After the reform, the new military ranking system will include three ranks and 12 levels, i.e., Lieutenants (Second Lieutenant, First Lieutenant, Captain); Colonel Officers (Major, Lieutenant Colonel, Colonel); Generals (Brigadier General, Major General, Lieutenant General, General. General is also divided into General, General tier II and General tier I).

Source: Bowen Press, November 23, 2016

Chinese Army Ground Forces to Be Cut Further, Reducing One Army Group in Each of the Five Combat Regions

The Chinese media Bowen Press reported that, in addition to its disarmament reform program of 300,000 layoffs, the Chinese army will further reduce the scale of its ground forces, substantially cutting one army group in each of the five combat regions. The current 300,000 army layoffs mainly involve non-combat troops, including administrative organs, logistics, schools, hospitals and other functions. However, structurally, the ground forces among the five military entities are still too large as there are 18 army groups of 800,000 members, which accounts for one third of the total of all PLA troops.

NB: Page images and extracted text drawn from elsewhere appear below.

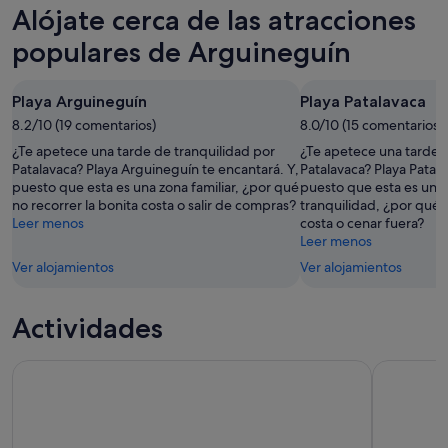
Arguineguín
precios
Alójate cerca de las atracciones
noche,
para
en
9
mañana
Arguineguín
populares de Arguineguín
ago
por
para
-
la
el
Playa Arguineguín
Playa Patalavaca
10
noche,
próximo
ago
8.2/10 (19 comentarios)
10
8.0/10 (15 comentarios)
fin
ago
de
¿Te apetece una tarde de tranquilidad por
¿Te apetece una tarde d
-
semana,
Patalavaca? Playa Arguineguín te encantará. Y,
Patalavaca? Playa Patala
puesto que esta es una zona familiar, ¿por qué
puesto que esta es una 
11
14
no recorrer la bonita costa o salir de compras?
tranquilidad, ¿por qué n
ago
ago
Leer menos
costa o cenar fuera?
-
Leer menos
16
Ver alojamientos
Ver alojamientos
ago
Actividades
Boleto de admisión al Sioux City Park
Paseo en 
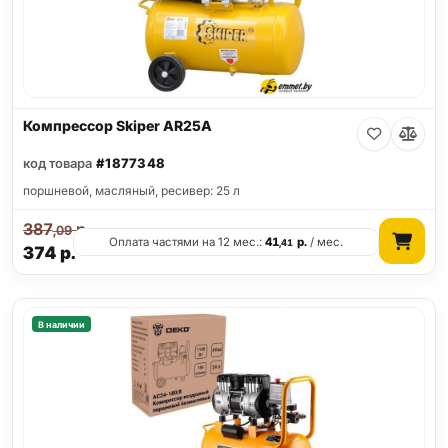
Компрессор Skiper AR25A
код товара
#1877348
поршневой, масляный, ресивер: 25 л
387
р.
,09
Оплата частями на 12 мес.:
41
р.
/ мес.
,41
374
р.
В наличии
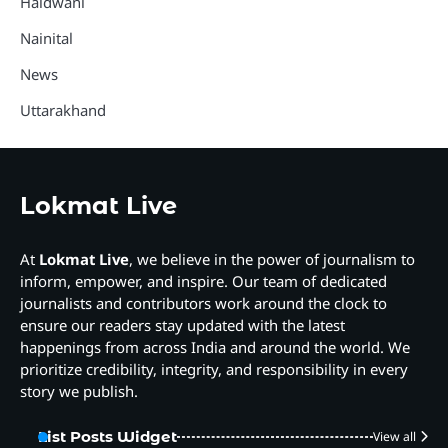
Haldwani
Nainital
News
Uttarakhand
Lokmat Live
At
Lokmat Live
, we believe in the power of journalism to
inform, empower, and inspire. Our team of dedicated
journalists and contributors work around the clock to
ensure our readers stay updated with the latest
happenings from across India and around the world. We
prioritize credibility, integrity, and responsibility in every
story we publish.
List Posts Widget
View all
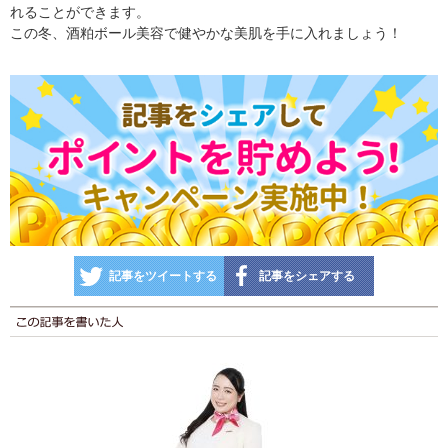
れることができます。
この冬、酒粕ボール美容で健やかな美肌を手に入れましょう！
記事をツイートする
記事をシェアする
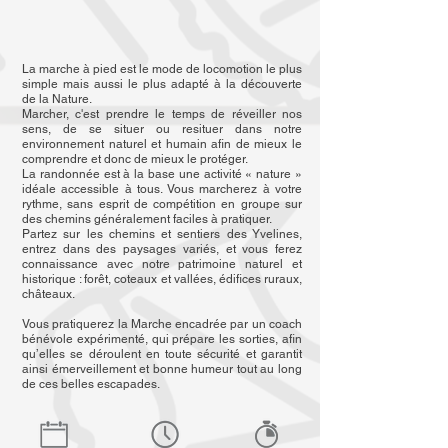
La marche à pied est le mode de locomotion le plus
simple mais aussi le plus adapté à la découverte
de la Nature.
Marcher, c'est prendre le temps de
réveiller nos
sens,
de se situer ou resituer dans notre
environnement naturel et humain afin de mieux le
comprendre et donc de mieux le protéger.
La randonnée est à la base une activité « nature »
idéale accessible à tous. Vous marcherez à votre
rythme, sans esprit de compétition en groupe sur
des chemins généralement faciles à pratiquer.
Partez sur les chemins et sentiers des Yvelines,
entrez dans des paysages variés, et vous ferez
connaissance avec notre patrimoine naturel et
historique : forêt, coteaux et vallées, édifices ruraux,
châteaux.
Vous pratiquerez la Marche encadrée par un coach
bénévole expérimenté, qui prépare les sorties, afin
qu’elles se déroulent en toute sécurité et garantit
ainsi émerveillement et bonne humeur tout au long
de ces belles escapades.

Source: Bowen Press, November 24, 2016

Singapore Media Unhappy about the New Port Construction Deal between China and Malaysia

Well-known Chinese news site Sina recently reported that, last month, the China Electric Power Construction Group and the Malaysian government jointly held a groundbreaking ceremony to kick off the Melaka Gateway construction project. Melaka Gateway is expected to be a deep water port located on the west coast of the Malay Peninsula south of Kuala Lumpur. The plan is to make this new port city, composed of three islands, the “Number One Port at the Strait of Malacca.” The Strait is one of the most critical military and commercial pathways in the world. However, Singapore media have been criticizing the new port plan ever since the idea was announced. As the key holder of the Strait of Malacca, Singapore questioned the usefulness of having another nearby port city. Given the increasingly more military activities China held jointly with Malaysia, as well as China’s 99-year operational lease of the new port Melaka Gateway, Singapore expressed its doubts about China’s real purpose in helping to build the port. Recently, Singapore has been siding with the United States on containing China’s expansion in the region.